**Brano da esaminare**
____
Hanno messo l’elmetto a Giovanni XXIII
Hanno messo l’elmetto a Giovanni XXIII
Ve lo ricordate il discorso
della luna di Papa Giovanni XXIII? «Cari figliuoli, sento le vostre voci. La mia
è una voce sola, ma riassume la voce del mondo intero; qui tutto il mondo è
rappresentato. Si direbbe che persino la luna si è affrettata, stasera –
osservatela in alto! – a guardare a questo spettacolo... Tornando a casa,
troverete i bambini; date una carezza ai vostri bambini e dite: “Questa è la
carezza del Papa”. Troverete qualche lacrima da asciugare. Fate qualcosa, dite
una parola buona. Il Papa è con noi specialmente nelle ore della tristezza e
dell'amarezza. E poi, tutti insieme ci animiamo cantando, sospirando, piangendo,
ma sempre sempre pieni di fiducia nel Cristo che ci aiuta e che ci ascolta,
continuare e riprendere il nostro cammino».
____
**Attività 1**
Nel brano sul discorso della luna, quale frase devono dire i fedeli ai bambini quando li accarezzano?
**Attività 2**
Completa per favore il brano sul discorso della luna con la parte successiva, iniziando subito dopo la chiusura della citazione.
Le voci sono materiale a sé, distinto dal brano sul discorso della luna.

Voci salvate del dataset
____
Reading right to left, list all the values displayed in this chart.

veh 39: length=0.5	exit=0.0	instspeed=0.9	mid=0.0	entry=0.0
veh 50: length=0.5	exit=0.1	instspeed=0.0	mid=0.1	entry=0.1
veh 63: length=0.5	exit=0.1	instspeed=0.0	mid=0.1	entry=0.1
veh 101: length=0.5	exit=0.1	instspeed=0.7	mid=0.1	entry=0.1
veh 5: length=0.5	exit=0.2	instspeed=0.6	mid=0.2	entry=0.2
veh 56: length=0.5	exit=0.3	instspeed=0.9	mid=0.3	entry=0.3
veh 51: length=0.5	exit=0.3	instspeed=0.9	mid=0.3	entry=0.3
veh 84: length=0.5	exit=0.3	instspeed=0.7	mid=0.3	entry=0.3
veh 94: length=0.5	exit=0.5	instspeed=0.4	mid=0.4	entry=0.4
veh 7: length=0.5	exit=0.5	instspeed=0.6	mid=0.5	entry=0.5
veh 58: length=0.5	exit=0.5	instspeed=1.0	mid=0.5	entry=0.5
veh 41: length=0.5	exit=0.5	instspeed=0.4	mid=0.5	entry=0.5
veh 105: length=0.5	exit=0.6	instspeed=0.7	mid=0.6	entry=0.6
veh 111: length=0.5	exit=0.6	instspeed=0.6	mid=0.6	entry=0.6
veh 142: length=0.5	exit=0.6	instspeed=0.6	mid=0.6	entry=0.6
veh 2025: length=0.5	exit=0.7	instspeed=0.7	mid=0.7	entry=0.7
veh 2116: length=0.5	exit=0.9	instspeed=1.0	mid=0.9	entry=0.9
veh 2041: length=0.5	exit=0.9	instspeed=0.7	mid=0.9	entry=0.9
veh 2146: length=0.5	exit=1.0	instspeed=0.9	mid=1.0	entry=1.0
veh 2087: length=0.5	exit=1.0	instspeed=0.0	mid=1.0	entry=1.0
____
**Risposta 1**
«Questa è la carezza del Papa».

**Risposta 2**
«Il papa della “Pacen in terris”, della mediazione nella
crisi dei missili dell’ottobre 1962, il papa del Concilio e della “Gaudium et
Spes”, il papa che ha posto le premesse per una radicale scelta cristiana a
favore della nonviolenza, viene usato per dare credibilità alle politiche
delle “guerre umanitarie” e dei “bombardamenti intelligenti”, come quelle
recenti praticate anche dalle Forze armate italiane in Kossovo (1999), in
Afghanistan (2001), in Iraq (2003) e in Libia (2011)». Queste ultime parole tra
virgolette le ho ricevute da Vittorio Bellavite, coordinatore nazionale di Noi
Siamo Chiesa, riguardo alla recente notizia: “Il vescovo delle Forze Armate
Mons. Santo Marcianò ha consegnato al capo di Stato maggiore dell’esercito
italiano Danilo Errico la “bolla pontificia” con cui il Card. Robert Sarah,
prefetto della Congregazione per il culto divino e la disciplina dei Sacramenti,
ha decretato che papa Giovanni sarà il patrono dell’Esercito
italiano”.
Ed ha tutte le ragioni, Vittorio Bellavite: al papa
buono, al papa pacifista hanno messo l’elmetto.